AstraZeneca on course to long term growth, says CEO
AstraZeneca’s CEO Pascal Soriot has said the company has returned to long-term growth following a difficult period where patents on key products expired.
Third quarter results show product sales were up 9% in constant currencies to nearly $5.3 billion – which it says fulfils a promise to return to growth this year after a fall in sales over the last few years.
However profits were down, as a result of rising costs and price pressure – reported operating profit was down 21% in constant currency terms to $851 million.
In a conference call Soriot said he expected the profits to begin increasing again soon as the company becomes less reliant on older drugs that cannot command high prices, and its new generation of more profitable drugs begins to gain traction.
There are no substantial patent expiries for six years, Soriot noted, allowing the company to enjoy a period of sustained growth following its difficult period.
Soriot added: “We have reached an important inflection point. We are now on track for low single digit growth for the full year.

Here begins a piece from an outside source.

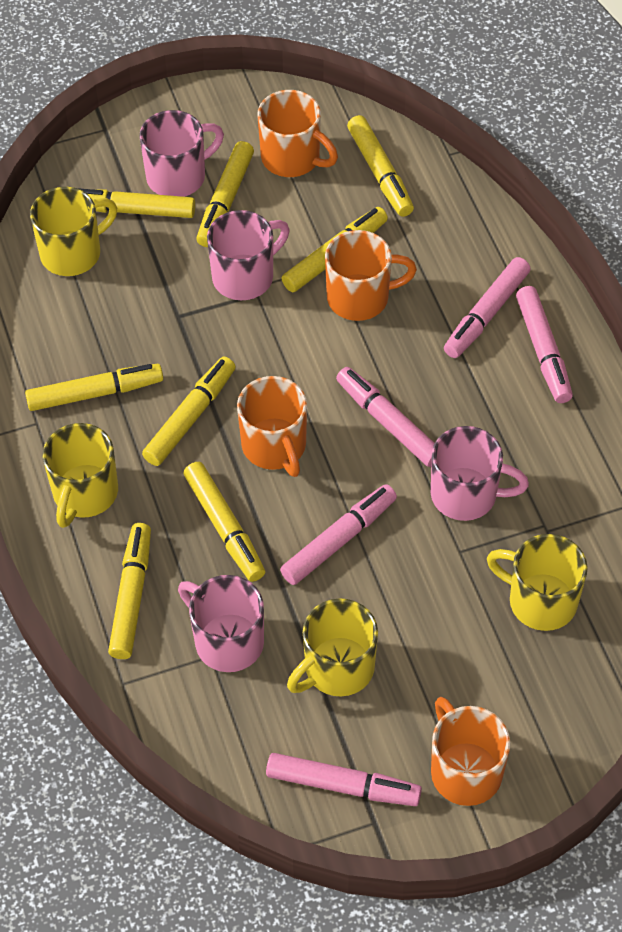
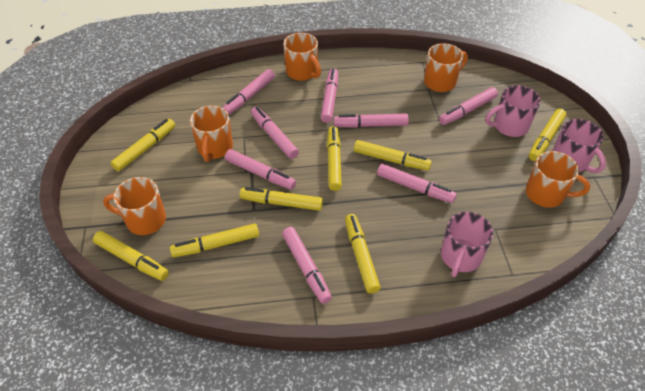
orange mug: 4 -> 5
pink marker: 5 -> 8
pink mug: 4 -> 3
yellow mug: 4 -> 0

That growth will accelerate on the momentum from the new products.”
He is sticking by a target of annual sales of $45 billion by 2023, which the company set back in 2014 as it persuaded shareholders against a takeover by Pfizer.
AZ said its oncology business had played a key role in the return to growth, with sales up 27% in Q3, with lung cancer drug Tagrisso the star performer.

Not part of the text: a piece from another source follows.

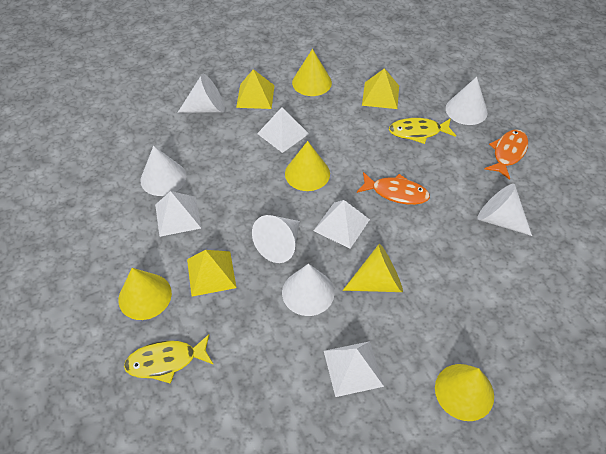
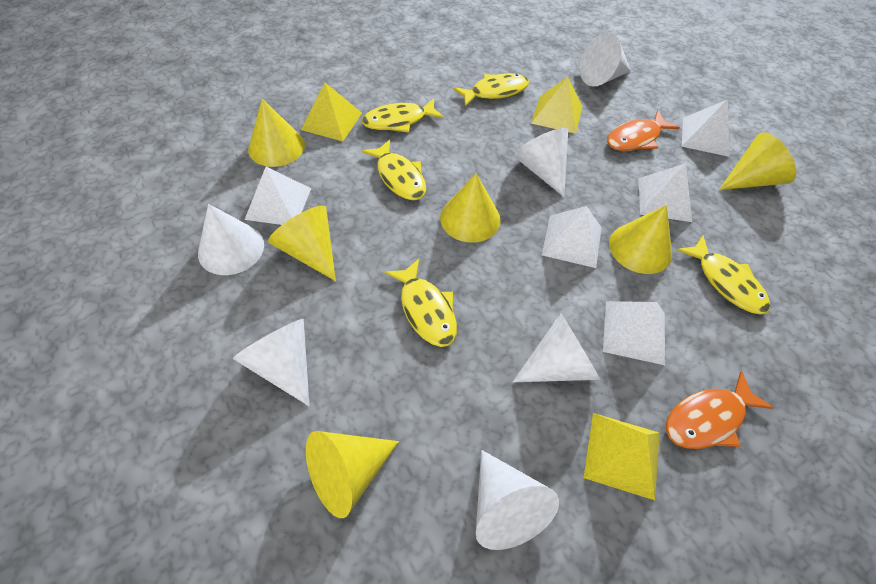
white pyramid: 4 -> 5
yellow cone: 5 -> 6
yellow fish: 2 -> 5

Originally seen by AZ as a niche drug, Tagrisso (osimertinib) is now AZ’s biggest selling oncology drug, and could soon become its biggest seller overall.

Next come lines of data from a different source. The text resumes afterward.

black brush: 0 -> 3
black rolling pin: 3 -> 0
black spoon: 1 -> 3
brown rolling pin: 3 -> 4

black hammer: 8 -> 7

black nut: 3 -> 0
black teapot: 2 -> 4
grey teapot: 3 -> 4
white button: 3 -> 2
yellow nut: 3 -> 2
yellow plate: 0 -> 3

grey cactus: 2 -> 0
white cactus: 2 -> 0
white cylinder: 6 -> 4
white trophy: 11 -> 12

Based on sales levels in Q3 Tagrisso is already a $2 billion per year blockbuster, but Soriot said this could grow to as much as $4 billion.
And AZ’s ovarian cancer drug Lynparza (olaparib) could make further gains in a new maintenance therapy use – the company has filed results of the SOLO-1 trial with regulators in Europe, Japan and China, and an FDA filing is due later this quarter.
Results of the phase 3 trial could open up an indication worth $1 billion a year and give a further advantage over several rivals in the PARP inhibitor class, such as Clovis, Pfizer and Tesaro.
AZ is also pinning its hopes on a number of other new drugs in cardiovascular disease and diabetes, by refreshing its ageing weekly diabetes drug Bydureon (exenatide) with a new delivery device.
One concern for all major pharma companies has been the midterm elections in the US, where Democrats have vowed to tackle high drug prices after winning control of the House of Representatives.
Soriot said that AZ will “continue to price products responsibly” and engage with politicians and the US government to find a balance between profits and the need for the healthcare system to control costs.
He said pricing discussions will continue, adding that the company favours outcomes-based agreements linking price to the performance of the drugs.
Another area of work is people covered by Part B Medicare, the government-backed health insurance scheme for older people.
There is talk in Washington of setting drug prices in this scheme based on a basket of countries in Europe, which would likely cause significant price cuts.
While only 10% of AZ’s drugs are covered by this, Soriot would prefer to see prices tackled by cutting the large rebates pharma industry must pay back to government under this scheme.
“We have large rebates and often net prices are the same as Europe, removing these rebates would be a welcome development,” Soriot said.